MJF 2016 is rightly proud of itself for winning the European Jazz Network Award for its adventurous programme. It’s impossible to please everyone; jazz purists may raise an eyebrow at some artist choices, others might find some jazz rather indigestible. But while the Thursday afternoon billing of ADQ was hard-core jazz and no apology, I suspect even non-jazz ears would have been moved by the quartet’s energy and commitment. ADQ comprises musical polymath Douglas himself on piano, rising London alto player Nathaniel Facey, and an enviable rhythm section of Gary Crosby on bass and Rod Youngs on drums. And boy could these guys swing! Whether it was on Alex’s tuneful, original compositions which opened the set, or a bold reworking of John Coltrane’s Love Supreme, ADQ sounded like a seasoned classic jazz line-up, coolly pacing through slow and fast numbers alike. Alex Douglas’s brief, modest prefatory remarks – to the effect that this was a work in progress – were immediately washed away by a high tide of musicianship.

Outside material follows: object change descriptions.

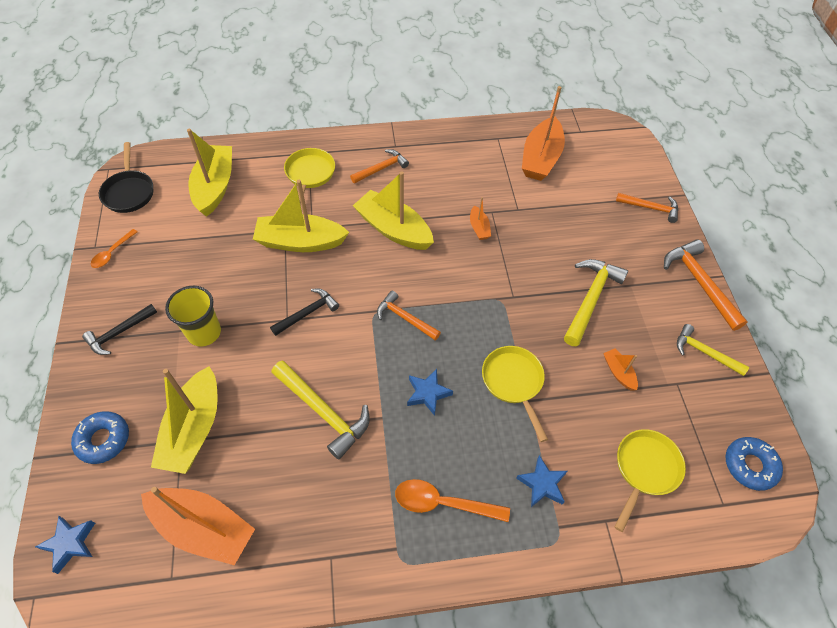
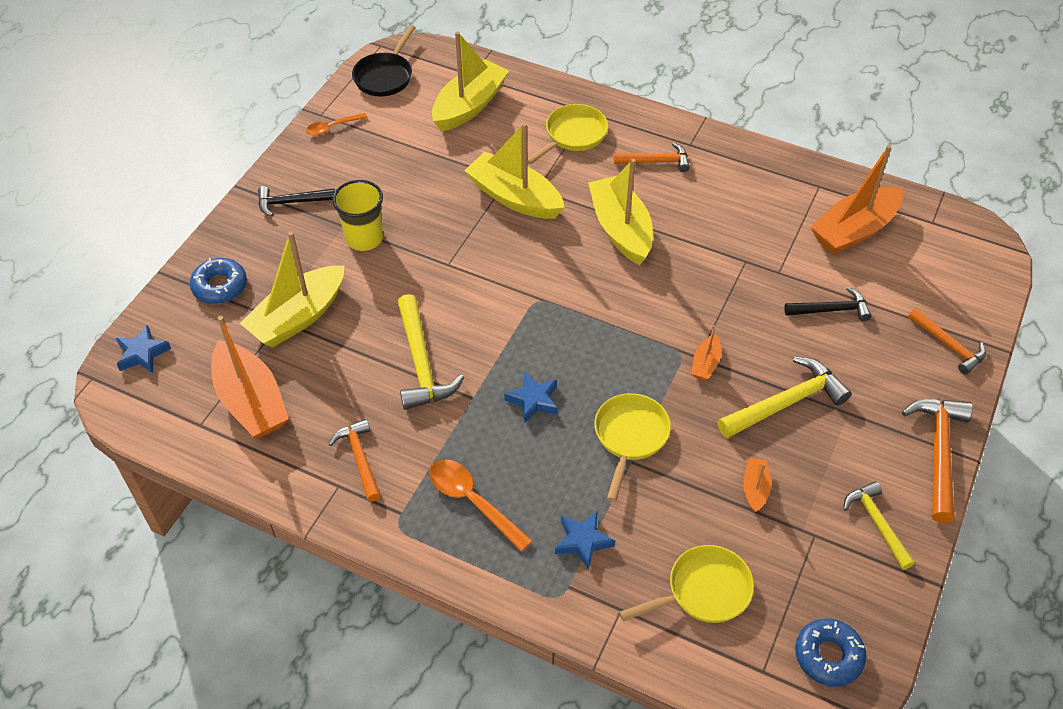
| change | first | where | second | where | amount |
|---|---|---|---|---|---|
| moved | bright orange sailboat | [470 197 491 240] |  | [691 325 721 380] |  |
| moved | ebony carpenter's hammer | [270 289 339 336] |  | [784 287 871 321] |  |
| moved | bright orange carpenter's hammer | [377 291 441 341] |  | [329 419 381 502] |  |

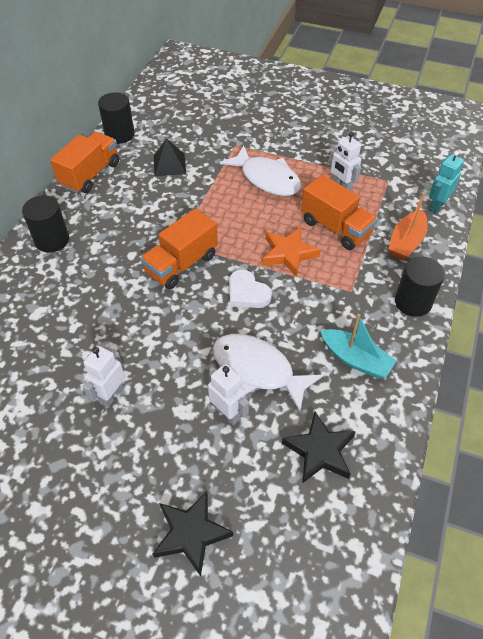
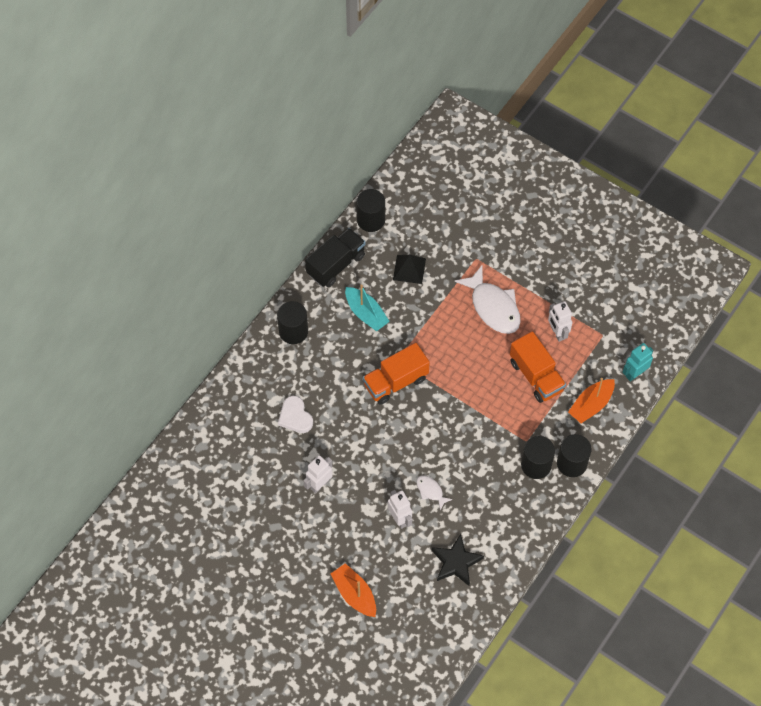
| change | first | where | second | where | amount |
|---|---|---|---|---|---|
| recoloured | bright orange toy truck | [50 132 119 193] | ebony toy truck | [305 228 366 287] |  |
| removed | bright orange five-pointed star | [262 227 321 277] |  |  |  |
| moved | pure white love heart | [229 269 272 308] |  | [278 396 313 433] |  |
| moved | teal sailboat | [320 314 397 378] |  | [345 284 390 331] |  |
| resized | pure white fish | [213 334 323 412] |  | [416 475 453 510] | x0.48 |
| replaced | ebony five-pointed star | [153 491 233 577] | bright orange sailboat | [331 563 376 617] |  |
| added |  |  | ebony solid cylinder | [521 436 555 479] |  |

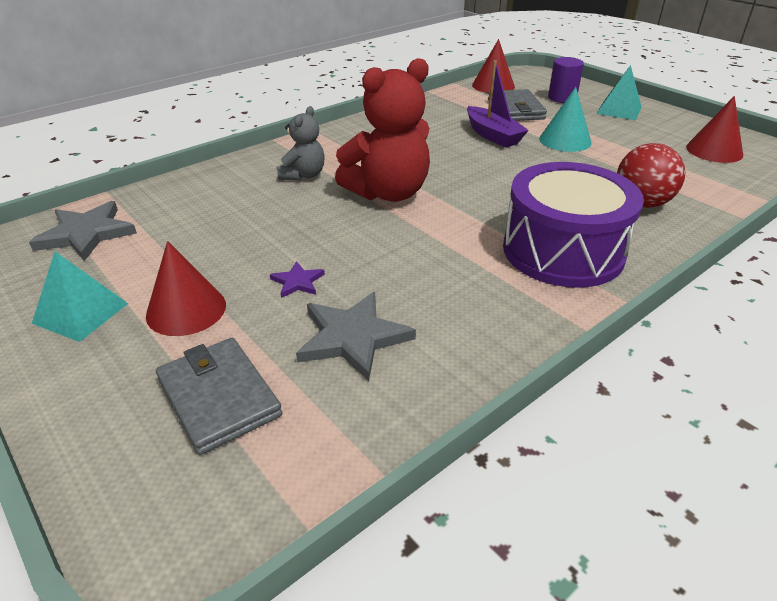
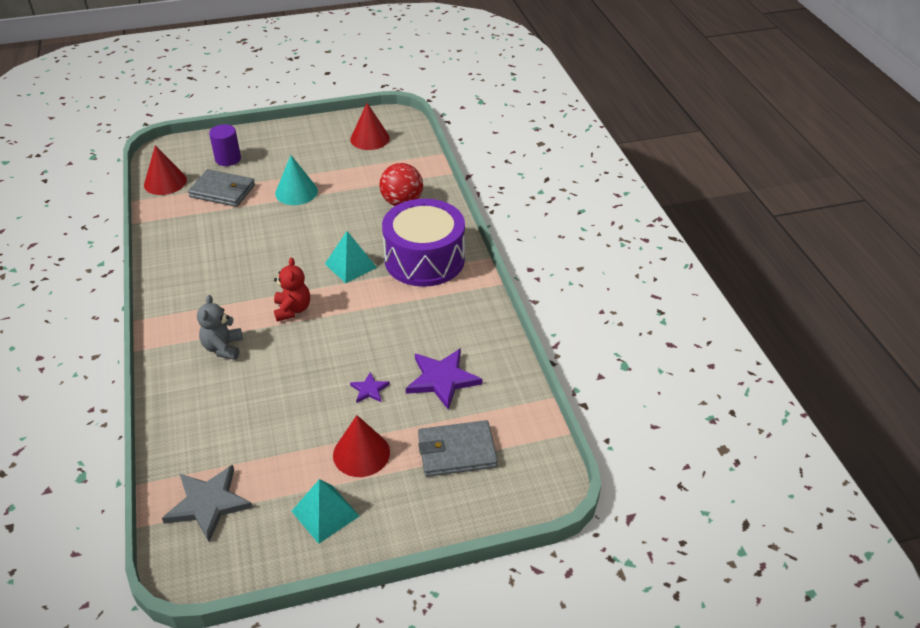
| change | first | where | second | where | amount |
|---|---|---|---|---|---|
| resized | scarlet stuffed bear | [335 58 430 202] |  | [274 257 310 321] | x0.54 |
| removed | royal purple sailboat | [467 60 529 148] |  |  |  |
| moved | teal solid pyramid | [597 65 642 120] |  | [325 231 377 283] |  |
| turned | grey stuffed bear | [278 106 325 181] |  | [197 295 243 360] | 135 degrees counterclockwise |
| recoloured | grey five-pointed star | [296 292 416 381] | royal purple five-pointed star | [406 348 482 410] |  |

The first two numbers were sparingly arranged tunes of a mellow blues or gospel character, with short and understated solos. Nathaniel Facey’s confident and controlled tone set my mind racing ahead to what we would later hear. This measured restraint and subtle use of the musical palette was a warm-up for the relentlessly building momentum over the 60 minutes. While ‘619’ was an up tempo hard bop work out, the band never lost its tight grip on the reins, and Rod Youngs’ soft and even softer drum solo was an inspiring alternative to the usual loud variety. Locked into each other by eye and ear, the band exhibited great mastery of dynamics and each ‘solo’ elicited sympathetic attention from the other musicians. These are the raw elements of jazz which can be acquired only with passion and devotion to that goal, which qualities are in fact all characteristics of the ‘Love Supreme’ masterpiece. ADQ played it in its entirety as the main part of the set. A brave choice in itself, this showed the band in all its splendour and visceral intensity, from the effortless synchrony of Gary Crosby and Rod Youngs as the rhythmic mainspring, to the balletic interplay of alto and piano. Alex Douglas fearlessly took us into deep harmonic waters in a lengthy and rich piano solo, while Nathaniel Facey paid homage to Coltrane in blistering style, his crisp tone thrilling all ears.
Improvisation at this level is not something one hears every week, and sometimes has to be sought out in a few cities or expensive, infrequent gigs. As well as showcasing new and diverse talents, MJF has in this case brought some great British jazz music to the streets of Manchester. This was a memorable performance and rapturously received by the audience.